A: You may be referring to the statute of limitations for contracts, which is 6 years. From my "Staten Island" perspective based on my Staten Island experiences (even though the NYC courts are supposed to be unified, I am not sure how it would be handled in Brooklyn), I do not think any housing judge would find a landlord entitled to more than 3 or 4 years' back rent if the landlord sat on her hands and did nothing that entire time. If you don't get an answer here on this forum from someone who practices in Brooklyn, you might want to consult with someone in person. Start your search here: https://www.justia.com/lawyers

Tim Akpinar and Daniel Michael Luisi agree with this answer

1 user found this answer helpful

Daniel Michael Luisi
Daniel Michael Luisi
Answered
  • BROOKLYN, NY
  • Licensed in New York

A: You may have the defense of “laches” in addition to statute of limitations (which incidentally has been reduced to 3 years for claims commenced after the effective date of the CCFA).
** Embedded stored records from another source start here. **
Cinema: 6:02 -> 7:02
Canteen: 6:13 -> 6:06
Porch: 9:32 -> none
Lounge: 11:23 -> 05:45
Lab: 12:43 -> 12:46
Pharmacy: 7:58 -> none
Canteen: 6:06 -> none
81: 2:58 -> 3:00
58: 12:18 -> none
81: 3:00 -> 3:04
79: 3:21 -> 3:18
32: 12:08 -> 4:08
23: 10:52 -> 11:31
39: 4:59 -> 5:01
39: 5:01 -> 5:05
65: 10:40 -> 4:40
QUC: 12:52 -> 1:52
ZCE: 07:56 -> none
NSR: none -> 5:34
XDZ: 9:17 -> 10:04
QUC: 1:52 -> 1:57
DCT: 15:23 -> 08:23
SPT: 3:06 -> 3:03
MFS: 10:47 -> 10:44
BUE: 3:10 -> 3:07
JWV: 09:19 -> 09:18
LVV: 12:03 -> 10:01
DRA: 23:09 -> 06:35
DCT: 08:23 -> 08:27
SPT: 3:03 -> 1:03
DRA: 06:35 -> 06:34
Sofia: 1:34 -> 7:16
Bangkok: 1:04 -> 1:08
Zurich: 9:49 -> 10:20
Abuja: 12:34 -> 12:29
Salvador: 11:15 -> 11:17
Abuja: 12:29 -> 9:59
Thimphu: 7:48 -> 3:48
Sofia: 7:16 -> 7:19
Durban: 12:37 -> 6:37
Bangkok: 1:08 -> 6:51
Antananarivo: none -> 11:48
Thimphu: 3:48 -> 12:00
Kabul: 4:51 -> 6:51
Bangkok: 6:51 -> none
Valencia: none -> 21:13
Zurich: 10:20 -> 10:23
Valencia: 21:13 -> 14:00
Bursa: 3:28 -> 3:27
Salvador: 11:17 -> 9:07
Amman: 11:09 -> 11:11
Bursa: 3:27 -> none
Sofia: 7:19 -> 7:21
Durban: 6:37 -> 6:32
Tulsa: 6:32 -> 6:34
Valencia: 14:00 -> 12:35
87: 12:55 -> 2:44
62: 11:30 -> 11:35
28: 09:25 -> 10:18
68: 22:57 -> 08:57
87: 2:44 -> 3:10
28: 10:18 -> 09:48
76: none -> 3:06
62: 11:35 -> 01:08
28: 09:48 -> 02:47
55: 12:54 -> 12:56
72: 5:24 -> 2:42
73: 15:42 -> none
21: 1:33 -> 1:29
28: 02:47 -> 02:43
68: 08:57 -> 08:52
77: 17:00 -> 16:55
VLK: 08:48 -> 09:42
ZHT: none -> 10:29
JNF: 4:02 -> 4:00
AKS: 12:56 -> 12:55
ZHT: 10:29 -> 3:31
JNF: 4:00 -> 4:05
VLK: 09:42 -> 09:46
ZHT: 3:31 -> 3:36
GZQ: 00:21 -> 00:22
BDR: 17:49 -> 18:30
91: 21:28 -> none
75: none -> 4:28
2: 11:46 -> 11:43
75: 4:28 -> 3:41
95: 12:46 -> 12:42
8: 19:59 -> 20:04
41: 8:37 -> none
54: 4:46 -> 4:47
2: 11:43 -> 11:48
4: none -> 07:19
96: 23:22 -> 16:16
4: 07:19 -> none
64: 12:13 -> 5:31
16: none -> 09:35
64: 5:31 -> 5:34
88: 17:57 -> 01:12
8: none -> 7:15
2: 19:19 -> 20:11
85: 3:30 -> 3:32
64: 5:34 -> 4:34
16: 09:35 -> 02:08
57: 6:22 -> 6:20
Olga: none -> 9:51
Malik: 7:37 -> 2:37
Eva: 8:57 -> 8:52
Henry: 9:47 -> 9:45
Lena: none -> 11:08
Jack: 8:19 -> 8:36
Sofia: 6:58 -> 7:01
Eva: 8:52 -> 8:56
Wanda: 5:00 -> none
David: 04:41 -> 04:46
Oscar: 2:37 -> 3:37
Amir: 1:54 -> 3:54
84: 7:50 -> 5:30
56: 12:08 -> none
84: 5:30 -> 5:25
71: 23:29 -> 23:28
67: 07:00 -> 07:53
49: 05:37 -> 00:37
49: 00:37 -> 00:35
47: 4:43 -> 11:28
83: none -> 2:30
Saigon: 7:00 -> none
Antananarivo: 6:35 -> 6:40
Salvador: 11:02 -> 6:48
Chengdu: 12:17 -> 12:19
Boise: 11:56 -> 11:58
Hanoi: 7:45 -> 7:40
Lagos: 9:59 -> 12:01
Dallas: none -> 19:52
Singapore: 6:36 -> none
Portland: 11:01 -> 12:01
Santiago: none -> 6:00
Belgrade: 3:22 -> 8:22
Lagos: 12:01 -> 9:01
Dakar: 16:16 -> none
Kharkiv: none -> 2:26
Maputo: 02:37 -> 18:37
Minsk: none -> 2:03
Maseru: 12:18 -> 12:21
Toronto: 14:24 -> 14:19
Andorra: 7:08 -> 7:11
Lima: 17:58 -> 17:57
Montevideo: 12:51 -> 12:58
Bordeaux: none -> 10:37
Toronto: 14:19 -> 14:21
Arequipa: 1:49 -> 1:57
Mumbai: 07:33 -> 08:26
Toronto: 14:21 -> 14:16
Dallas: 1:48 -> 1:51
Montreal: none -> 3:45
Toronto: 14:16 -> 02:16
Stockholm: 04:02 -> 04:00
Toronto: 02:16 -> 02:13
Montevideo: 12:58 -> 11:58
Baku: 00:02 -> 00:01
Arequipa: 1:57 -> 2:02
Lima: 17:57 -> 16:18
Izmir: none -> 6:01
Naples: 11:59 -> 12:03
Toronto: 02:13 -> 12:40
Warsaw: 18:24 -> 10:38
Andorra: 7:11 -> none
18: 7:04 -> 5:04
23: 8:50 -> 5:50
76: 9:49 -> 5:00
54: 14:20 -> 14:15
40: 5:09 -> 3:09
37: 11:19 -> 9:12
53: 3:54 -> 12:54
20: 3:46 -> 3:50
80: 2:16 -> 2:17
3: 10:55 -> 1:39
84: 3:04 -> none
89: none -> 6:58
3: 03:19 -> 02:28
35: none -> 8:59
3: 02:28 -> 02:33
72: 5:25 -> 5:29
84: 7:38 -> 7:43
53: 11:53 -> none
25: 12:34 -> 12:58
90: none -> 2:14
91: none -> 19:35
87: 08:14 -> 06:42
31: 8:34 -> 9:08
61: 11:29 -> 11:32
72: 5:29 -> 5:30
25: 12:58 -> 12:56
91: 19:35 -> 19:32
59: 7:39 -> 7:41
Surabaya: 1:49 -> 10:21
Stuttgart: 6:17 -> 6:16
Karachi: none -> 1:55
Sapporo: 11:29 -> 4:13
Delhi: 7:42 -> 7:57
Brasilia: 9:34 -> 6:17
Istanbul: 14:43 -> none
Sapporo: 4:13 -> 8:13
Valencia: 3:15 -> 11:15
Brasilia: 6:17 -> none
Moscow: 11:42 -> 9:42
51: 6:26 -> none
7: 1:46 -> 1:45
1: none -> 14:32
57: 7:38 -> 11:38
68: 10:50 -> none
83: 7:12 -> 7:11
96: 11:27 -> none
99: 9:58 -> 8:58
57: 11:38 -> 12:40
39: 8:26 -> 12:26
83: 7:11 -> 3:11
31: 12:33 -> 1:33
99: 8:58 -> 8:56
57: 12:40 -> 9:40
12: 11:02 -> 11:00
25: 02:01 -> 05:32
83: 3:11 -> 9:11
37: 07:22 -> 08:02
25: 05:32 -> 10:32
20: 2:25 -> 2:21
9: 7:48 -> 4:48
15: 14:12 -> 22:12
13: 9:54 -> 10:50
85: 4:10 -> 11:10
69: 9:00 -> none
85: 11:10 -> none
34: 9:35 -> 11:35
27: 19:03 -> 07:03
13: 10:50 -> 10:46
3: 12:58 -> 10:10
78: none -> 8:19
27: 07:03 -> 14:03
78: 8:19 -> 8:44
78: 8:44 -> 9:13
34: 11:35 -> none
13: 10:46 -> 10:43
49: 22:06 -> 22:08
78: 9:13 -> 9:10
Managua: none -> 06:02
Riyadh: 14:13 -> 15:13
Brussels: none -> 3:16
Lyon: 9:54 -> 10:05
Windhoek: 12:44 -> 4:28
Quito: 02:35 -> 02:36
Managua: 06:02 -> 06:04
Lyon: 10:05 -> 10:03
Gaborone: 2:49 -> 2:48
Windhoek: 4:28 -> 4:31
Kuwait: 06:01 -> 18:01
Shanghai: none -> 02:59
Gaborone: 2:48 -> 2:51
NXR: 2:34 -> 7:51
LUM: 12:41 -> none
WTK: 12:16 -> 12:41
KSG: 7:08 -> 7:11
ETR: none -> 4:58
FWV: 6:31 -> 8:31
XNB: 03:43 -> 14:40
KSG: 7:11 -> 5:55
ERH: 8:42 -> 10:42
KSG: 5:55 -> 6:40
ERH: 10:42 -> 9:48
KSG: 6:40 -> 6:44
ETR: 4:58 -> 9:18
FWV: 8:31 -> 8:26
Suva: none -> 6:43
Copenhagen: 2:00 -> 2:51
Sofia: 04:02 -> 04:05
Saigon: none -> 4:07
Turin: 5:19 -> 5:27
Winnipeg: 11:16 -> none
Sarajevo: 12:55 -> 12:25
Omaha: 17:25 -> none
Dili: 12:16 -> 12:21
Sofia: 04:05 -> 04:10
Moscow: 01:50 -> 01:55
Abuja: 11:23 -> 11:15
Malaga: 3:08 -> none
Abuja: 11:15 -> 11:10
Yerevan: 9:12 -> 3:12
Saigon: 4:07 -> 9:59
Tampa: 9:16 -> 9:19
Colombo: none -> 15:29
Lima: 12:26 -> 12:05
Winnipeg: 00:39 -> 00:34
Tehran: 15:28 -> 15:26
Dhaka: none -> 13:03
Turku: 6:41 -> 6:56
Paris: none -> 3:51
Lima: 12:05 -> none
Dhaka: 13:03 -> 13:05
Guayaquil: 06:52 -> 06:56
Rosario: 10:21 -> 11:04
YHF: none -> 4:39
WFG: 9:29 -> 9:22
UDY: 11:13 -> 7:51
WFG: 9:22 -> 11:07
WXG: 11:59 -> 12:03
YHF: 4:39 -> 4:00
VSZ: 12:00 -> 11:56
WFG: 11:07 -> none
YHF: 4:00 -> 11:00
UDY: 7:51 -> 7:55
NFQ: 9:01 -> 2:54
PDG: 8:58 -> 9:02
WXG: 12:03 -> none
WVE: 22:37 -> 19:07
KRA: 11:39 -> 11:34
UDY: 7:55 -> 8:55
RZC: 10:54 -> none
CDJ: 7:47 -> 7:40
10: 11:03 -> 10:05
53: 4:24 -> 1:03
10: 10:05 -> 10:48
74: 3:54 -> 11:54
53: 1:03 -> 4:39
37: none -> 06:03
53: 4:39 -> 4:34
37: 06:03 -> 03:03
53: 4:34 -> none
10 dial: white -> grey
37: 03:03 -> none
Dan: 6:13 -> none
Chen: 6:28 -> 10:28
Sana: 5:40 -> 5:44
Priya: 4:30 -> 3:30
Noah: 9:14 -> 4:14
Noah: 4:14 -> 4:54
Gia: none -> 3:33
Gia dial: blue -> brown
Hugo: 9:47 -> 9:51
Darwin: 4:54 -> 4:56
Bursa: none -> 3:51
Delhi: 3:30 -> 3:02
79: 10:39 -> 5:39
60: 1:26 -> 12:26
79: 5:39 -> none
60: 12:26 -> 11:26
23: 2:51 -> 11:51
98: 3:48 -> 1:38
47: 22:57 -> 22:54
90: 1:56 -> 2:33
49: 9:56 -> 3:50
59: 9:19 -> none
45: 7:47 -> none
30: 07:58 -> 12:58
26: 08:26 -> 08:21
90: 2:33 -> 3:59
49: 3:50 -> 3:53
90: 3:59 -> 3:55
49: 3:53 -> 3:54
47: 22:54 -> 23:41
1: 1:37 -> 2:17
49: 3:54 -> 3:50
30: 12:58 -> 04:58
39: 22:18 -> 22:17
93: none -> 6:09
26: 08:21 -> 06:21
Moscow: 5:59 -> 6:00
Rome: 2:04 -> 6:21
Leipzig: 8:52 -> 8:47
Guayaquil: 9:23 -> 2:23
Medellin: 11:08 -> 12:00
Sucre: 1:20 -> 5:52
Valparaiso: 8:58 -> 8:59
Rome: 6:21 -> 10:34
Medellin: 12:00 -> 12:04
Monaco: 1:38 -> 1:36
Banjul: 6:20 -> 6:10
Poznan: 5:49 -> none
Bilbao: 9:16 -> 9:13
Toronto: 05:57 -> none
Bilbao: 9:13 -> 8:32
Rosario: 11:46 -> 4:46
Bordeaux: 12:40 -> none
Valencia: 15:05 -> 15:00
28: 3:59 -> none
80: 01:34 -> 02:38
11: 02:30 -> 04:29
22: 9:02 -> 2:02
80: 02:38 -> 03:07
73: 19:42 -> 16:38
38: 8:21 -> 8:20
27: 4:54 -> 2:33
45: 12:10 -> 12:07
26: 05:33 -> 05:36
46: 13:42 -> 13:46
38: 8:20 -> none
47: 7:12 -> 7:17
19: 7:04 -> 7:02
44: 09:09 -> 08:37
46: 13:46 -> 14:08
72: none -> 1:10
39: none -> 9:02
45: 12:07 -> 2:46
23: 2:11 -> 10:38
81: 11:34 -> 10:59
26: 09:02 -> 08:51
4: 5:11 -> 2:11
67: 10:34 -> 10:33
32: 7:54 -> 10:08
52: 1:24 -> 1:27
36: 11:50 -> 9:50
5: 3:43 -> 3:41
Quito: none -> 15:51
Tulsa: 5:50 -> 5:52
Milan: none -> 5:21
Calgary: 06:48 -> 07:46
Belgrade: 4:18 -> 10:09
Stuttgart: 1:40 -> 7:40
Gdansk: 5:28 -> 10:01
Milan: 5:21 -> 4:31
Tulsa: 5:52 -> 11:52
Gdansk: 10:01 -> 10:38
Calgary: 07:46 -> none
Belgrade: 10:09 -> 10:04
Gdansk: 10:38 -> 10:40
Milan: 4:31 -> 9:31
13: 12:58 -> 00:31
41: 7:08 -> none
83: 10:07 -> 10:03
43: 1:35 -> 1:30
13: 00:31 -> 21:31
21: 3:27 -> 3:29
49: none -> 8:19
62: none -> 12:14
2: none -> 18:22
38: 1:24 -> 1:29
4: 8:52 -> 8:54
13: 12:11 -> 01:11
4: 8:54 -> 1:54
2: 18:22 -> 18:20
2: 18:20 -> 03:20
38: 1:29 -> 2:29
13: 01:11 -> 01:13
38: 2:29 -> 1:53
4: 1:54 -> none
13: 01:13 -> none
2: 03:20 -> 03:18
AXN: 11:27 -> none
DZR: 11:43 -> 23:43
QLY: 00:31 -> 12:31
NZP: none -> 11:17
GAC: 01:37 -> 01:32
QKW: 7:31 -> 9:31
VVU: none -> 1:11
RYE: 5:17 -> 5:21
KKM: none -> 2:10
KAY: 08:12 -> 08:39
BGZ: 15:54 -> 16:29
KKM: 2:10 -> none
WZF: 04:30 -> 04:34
Laches is fact specific: in a nutshell, you must prove by a preponderance of evidence that the landlord waited an unreasonably long time to sue on the arrears, and that you had no notice or other indication that they might sue on those arrears. You are best advised to consult an experienced landlord tenant attorney in drafting your answer to the petition, marshaling your evidence, and preparing the strongest possible case for trial. Landlord attorneys are often well seasoned and prepared and frequently beat inexperienced pro se tenants who may have good evidence but don’t know how to properly present their case in court. You may also be given a seemingly short and sweet proposed stipulation that, unbeknownst to you, would cause you to forfeit important rights if signed.